We complained we dreaded, but we’ve each performed our roles in a perfect way to complement each other.
Now that we’ve been fortunately granted a second chance, I am extremely grateful and relaxed (surprisingly).
I would want to prove ourselves and better present our ideas again.
And prove to other teams that if we managed to get through to the Finals, it’s simply because we are better.
Here are some words of enlightenment and encouragement from the firm helping hands which I knew I could hold on to:
Peiwen: You need to understand that we each have our own priorities and we’re not paid to do this. It is our responsibility to contribute as much as we can, but if someone can’t perform to expectation, we can’t put the blame on them.
The reason why I like my Chingay team so much is because even if someone screwed up the event, we would all give one another a pat at the back and say, “good job done!”
I believe you’ve learnt much from this experience, in terms of people management, time management, and the different skill sets.
And Christina, I realised you’re actually very capable.
Dominic: You know what, Christina is the motivation for Peiwen and I to continue in this competition. If not we would give up long ago.
Michael Ng: The most torturous experience is the best experience.
Michael Tan: It’s okay, I understand how it feels. Some people want to make things happen, others wait for things to happen, and many don’t know what had happened. So it’s good that you’re driven. I call this intolerance to incompetency.
Huiqin: It’s good to see that you’re so passionate about something again. Like how you used to be about journalism. It’s rare, and you should keep it up.
Alwin: Take it as part of leaning. We learn best when we make mistakes. Getting there is not easy, give yourself a pat on your back. Remember most importantly is the lesson you took back from L’Oreal.
Also, not to forget
Daniel, Chen Chung, Jonathan, DC, PG, who have also helped substantially along the way.
I am grateful.
But more importantly, I’m always reminded of the conversation I had with Jerry Tan:
JT: Tell me your greatest strength.
Me: I do not give up.
2009 ended with an untimely explosion from CAC.
Committee members were asked to pay for a compensation amount up to $43 each for damaged clothing. With a severe lack of transparency and justice, and an outright mismanagement.

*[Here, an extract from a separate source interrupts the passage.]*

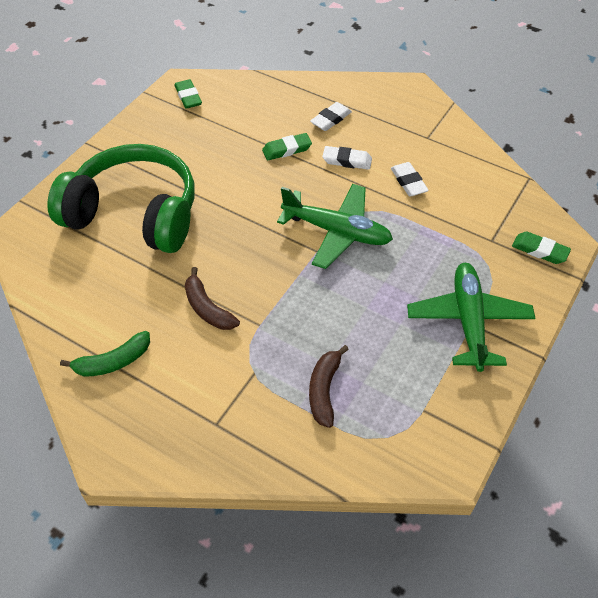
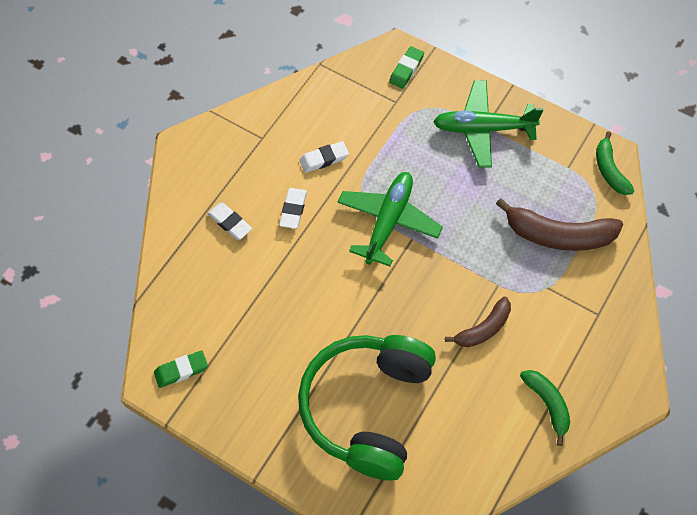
camera: 90 degrees left, 10 degrees up
(287, 149) = (275, 265): green eraser -> none
(324, 390) = (558, 235): brown banana -> brown banana, size x1.66
(424, 459) = (609, 170): none -> green banana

I would have willingly shared the burden if there’ve been proper dealings to keep everyone informed and involved. Without even being in the loop, how can anyone blatantly expect me to pay for something which I wasn’t even liable for, merely with a statement like “since we are in a team we should help one another out.”
My Ass.
If you truly treated everyone as a team, no one should be left out. Please do not use that as an excuse to make people pay money blindly. And mind you, I was out this so-called team more than half a year ago.
Nonetheless I paid. Mostly because of how others have been convinced me of the impossibility of fighting against a huge committee with the strength of a tiny finger, as well as the “pointlessness” of the continued agony. The fact that other committee members have accepted the unjustified reasoning and decided to move on by quickly sweeping the matter under the carpet also put another stop for my silent but violent objection.
This was perhaps one of the very very few regretful decisions I’ve ever made. Or perhaps, the only one.
This was certainly the most unfair and absurd mishap that have taken place in my rather short existence of 21 years.
As hard as I tried to let go of the unhappiness and rage that engulfed me through 2 whole months, I could not help by to chide myself for not able to stand firm on my ground and to fight back bravely. I regret for being the “Miss Nice” who tries to please everyone and maintains an amiable image. Because the outcome of it was that I’ve failed myself. What could have been worse than letting yourself down by not holding firm to your own principles that are proudly righteous and giving in just to be the timid peace-maker?
Don’t I hate bochap-ness to the core?
Yes, I know that the entire ridiculous episode was long over, but whenever I let my thoughts linger on it, I couldn’t help but to feel a tangible resentment.